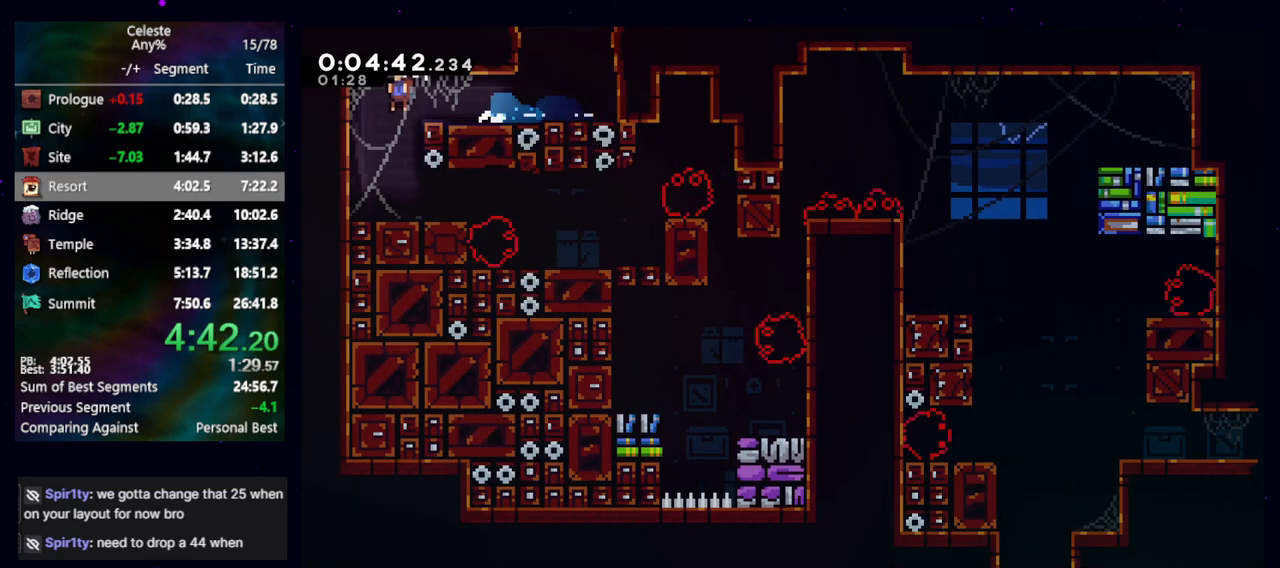
{"keys": ["jump", "right"], "events": [[283, "down", "down"], [283, "right", "down"], [317, "dash2", "down"], [467, "dash2", "up"], [467, "down", "up"], [500, "jump", "down"]]}
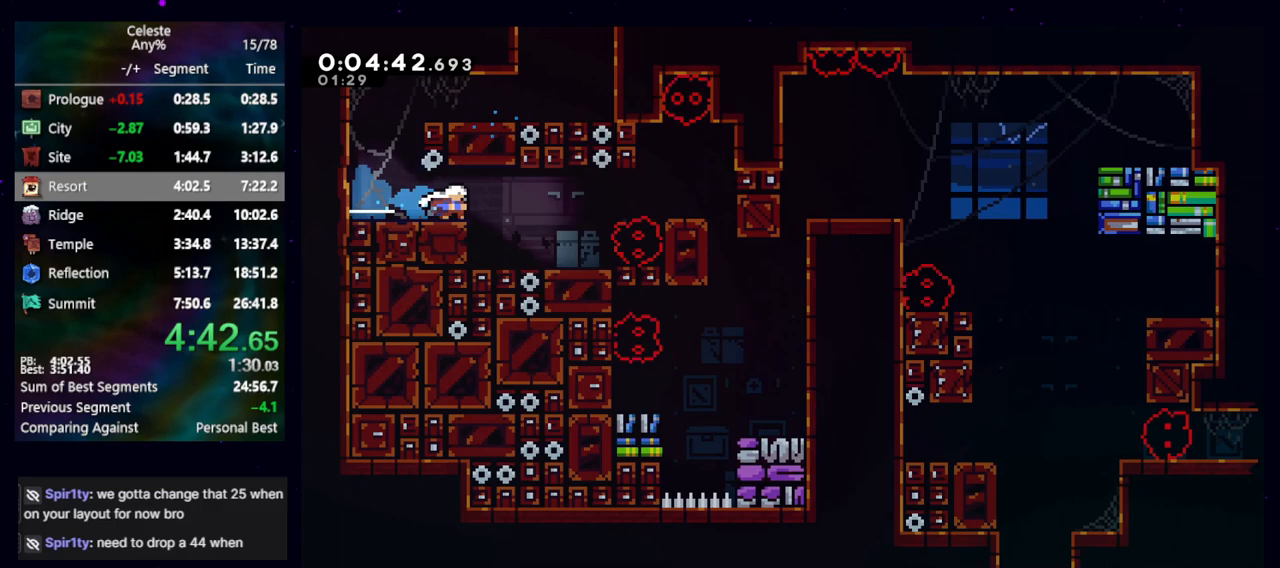
{"keys": ["demo", "right"], "events": [[283, "jump", "up"], [283, "right", "up"], [483, "demo", "down"], [483, "right", "down"]]}
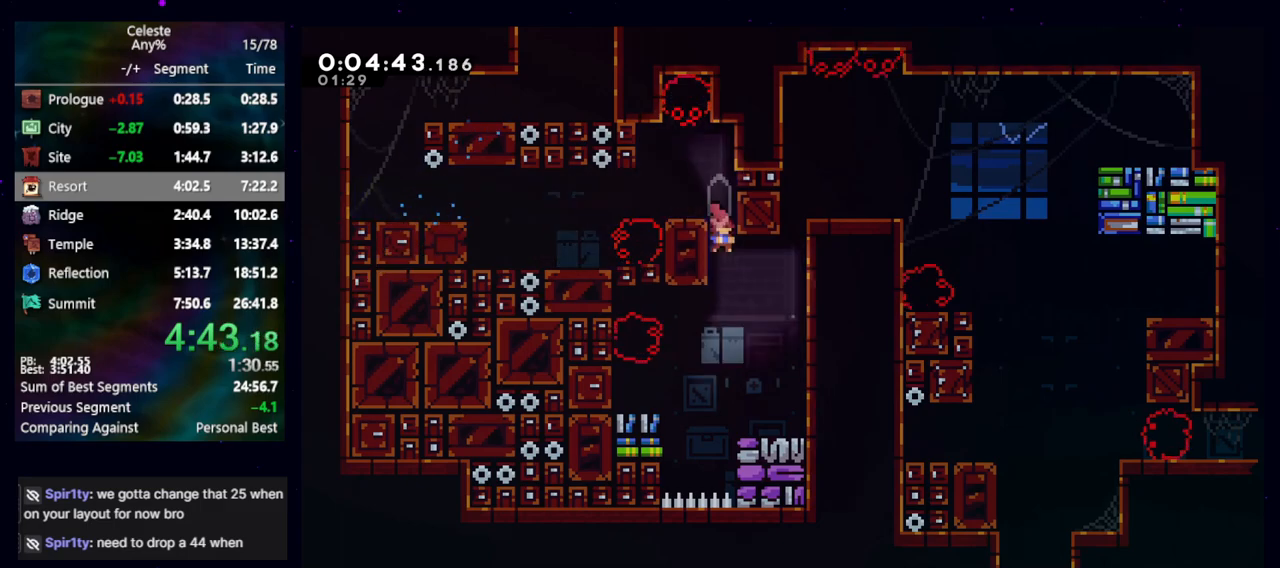
{"keys": ["jump"], "events": [[33, "grab", "down"], [117, "demo", "up"], [217, "jump", "down"], [217, "right", "up"], [267, "left", "down"], [400, "jump", "up"], [450, "grab", "up"], [450, "left", "up"], [500, "jump", "down"]]}
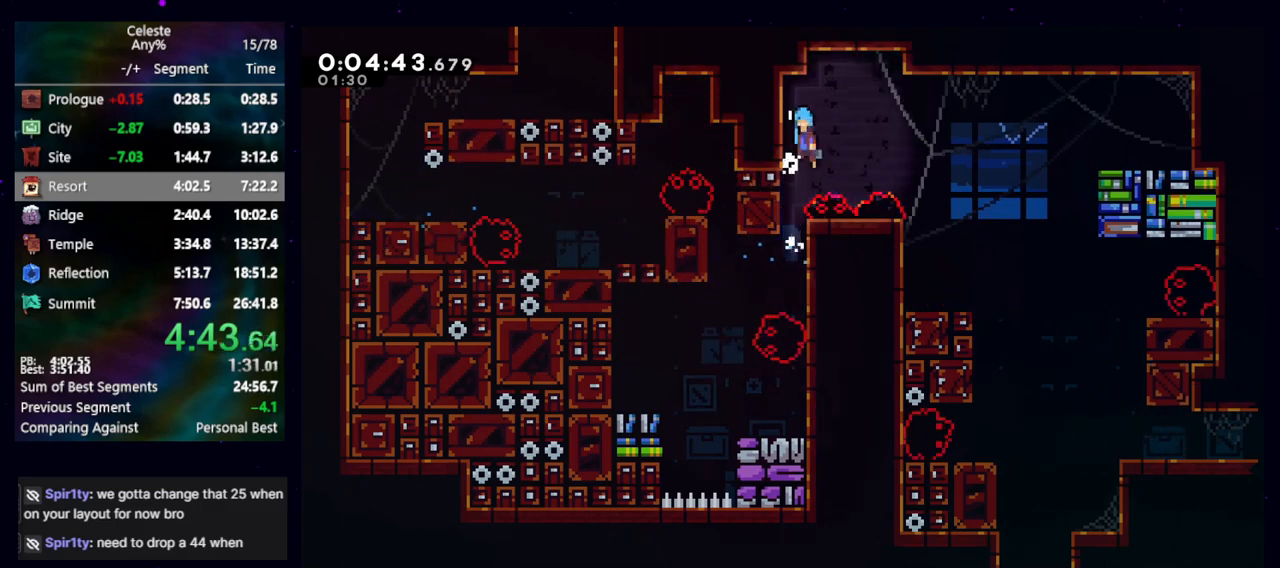
{"keys": ["jump", "right"], "events": [[33, "right", "down"]]}
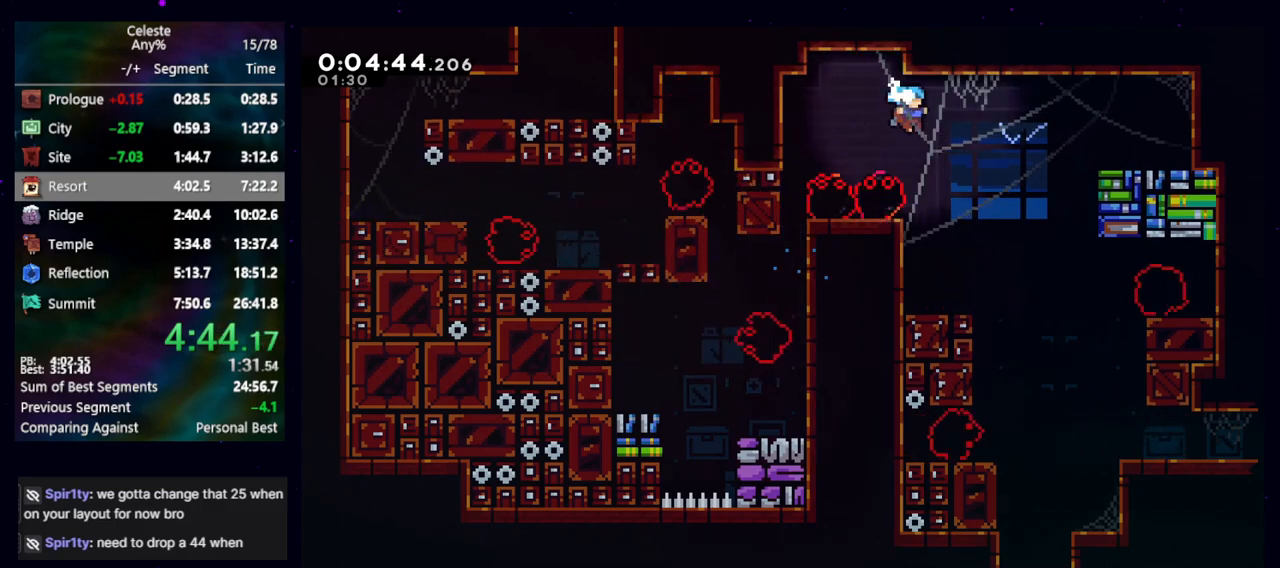
{"keys": ["down"], "events": [[200, "jump", "up"], [333, "down", "down"], [433, "right", "up"]]}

**What the task requires:**
Out of the records above, pull the lines that include the word "demo".

**Result for this exercise:**
{"keys": ["demo", "right"], "events": [[283, "jump", "up"], [283, "right", "up"], [483, "demo", "down"], [483, "right", "down"]]}
{"keys": ["jump"], "events": [[33, "grab", "down"], [117, "demo", "up"], [217, "jump", "down"], [217, "right", "up"], [267, "left", "down"], [400, "jump", "up"], [450, "grab", "up"], [450, "left", "up"], [500, "jump", "down"]]}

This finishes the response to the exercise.